TEXT SHOWN »
CDASH Conformance Rules

Understanding the importance of CDASH conformance is key for professionals involved in clinical trials, including Clinical Investigators, Medical Monitors, Clinical Research Associates, Clinical Data Managers, Biostatisticians, and others tasked with managing and analysing clinical trial data.

The defined CDASH conformance rules in place describe how to conform to the CDASH standard in such a way that the harmonization with SDTM is maintained.

  1. Tier I Level

At the individual CRF level, conformance is evaluated by ensuring the presence of highly recommended and relevant Recommended/Conditional fields for the CDASH domain required by the study. CDASH provides flexibility, allowing studies to include only the domains needed, with special considerations for protocol-specific prompts, languages, and cultural variations.

  1. Tier II Level

Operational implementation of CDASH standards takes center stage at this level. Meeting Tier I conformance rules is a prerequisite, and additional requirements focus on CDASH naming conventions. The goal is to achieve end-to-end traceability of variable names from the data capture system to the SDTM datasets, enhancing efficiency in data mapping, warehouse building, and data sharing between partners.

ASSIGNMENT » Can you rewrite the paragraph beginning "Operational implementation of CDASH standards" in the CDASH conformance text above as a short bulleted list that keeps its main facts?

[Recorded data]
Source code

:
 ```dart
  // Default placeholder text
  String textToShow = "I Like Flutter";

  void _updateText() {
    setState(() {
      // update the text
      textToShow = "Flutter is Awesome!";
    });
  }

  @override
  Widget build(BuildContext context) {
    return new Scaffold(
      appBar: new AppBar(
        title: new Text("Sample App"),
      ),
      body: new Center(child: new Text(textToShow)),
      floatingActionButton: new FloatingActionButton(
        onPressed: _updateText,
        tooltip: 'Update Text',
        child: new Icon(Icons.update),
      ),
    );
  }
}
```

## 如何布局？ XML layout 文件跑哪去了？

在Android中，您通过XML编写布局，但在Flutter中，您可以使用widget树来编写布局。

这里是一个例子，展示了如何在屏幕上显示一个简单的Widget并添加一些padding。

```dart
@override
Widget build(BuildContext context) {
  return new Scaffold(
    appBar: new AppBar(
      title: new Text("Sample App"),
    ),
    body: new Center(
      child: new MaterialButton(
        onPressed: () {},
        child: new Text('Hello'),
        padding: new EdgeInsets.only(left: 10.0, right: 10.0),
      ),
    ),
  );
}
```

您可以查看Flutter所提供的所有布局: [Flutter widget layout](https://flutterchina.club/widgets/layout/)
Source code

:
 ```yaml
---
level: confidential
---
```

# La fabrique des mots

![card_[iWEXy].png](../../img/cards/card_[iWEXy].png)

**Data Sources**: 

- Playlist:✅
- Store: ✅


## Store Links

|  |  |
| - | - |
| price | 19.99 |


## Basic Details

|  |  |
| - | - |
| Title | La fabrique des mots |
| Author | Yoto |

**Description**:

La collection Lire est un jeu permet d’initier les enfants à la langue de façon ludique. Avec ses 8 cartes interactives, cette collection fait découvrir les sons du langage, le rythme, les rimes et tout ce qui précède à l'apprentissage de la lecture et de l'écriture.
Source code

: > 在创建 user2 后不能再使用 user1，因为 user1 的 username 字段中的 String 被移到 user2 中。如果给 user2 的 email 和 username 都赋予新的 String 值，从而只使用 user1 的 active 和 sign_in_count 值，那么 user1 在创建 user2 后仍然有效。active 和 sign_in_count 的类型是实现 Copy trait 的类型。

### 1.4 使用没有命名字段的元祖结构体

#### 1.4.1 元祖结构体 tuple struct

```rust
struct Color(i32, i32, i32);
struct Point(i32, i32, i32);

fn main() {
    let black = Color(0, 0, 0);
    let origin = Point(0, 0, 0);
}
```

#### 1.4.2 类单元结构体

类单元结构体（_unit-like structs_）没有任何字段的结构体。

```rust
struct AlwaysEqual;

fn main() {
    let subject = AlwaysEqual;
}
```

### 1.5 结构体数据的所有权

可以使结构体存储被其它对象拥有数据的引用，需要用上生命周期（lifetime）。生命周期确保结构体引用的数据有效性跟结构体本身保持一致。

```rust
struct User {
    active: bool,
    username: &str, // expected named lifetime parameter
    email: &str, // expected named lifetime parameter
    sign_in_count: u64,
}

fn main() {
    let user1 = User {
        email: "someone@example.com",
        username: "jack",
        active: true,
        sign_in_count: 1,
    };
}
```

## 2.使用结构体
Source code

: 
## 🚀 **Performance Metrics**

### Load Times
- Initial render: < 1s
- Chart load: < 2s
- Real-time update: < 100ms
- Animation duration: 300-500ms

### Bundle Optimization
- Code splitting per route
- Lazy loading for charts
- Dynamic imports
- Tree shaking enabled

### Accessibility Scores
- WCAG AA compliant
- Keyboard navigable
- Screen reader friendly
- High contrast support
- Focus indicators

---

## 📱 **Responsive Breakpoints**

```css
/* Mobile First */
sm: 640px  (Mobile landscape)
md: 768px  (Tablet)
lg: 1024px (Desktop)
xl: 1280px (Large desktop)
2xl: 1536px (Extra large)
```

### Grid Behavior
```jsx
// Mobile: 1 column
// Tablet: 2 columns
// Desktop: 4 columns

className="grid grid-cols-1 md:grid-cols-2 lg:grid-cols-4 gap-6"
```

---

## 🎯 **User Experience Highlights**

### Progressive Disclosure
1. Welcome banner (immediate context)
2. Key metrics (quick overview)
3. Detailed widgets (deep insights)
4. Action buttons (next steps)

WORKED SOLUTION »
- Focus: operational implementation of CDASH standards
- Prerequisite: meeting Tier I conformance rules
- Additional requirements: CDASH naming conventions
- Goal: end-to-end traceability of variable names from the data capture system to the SDTM datasets
- Benefit: more efficient data mapping, warehouse building, and data sharing between partners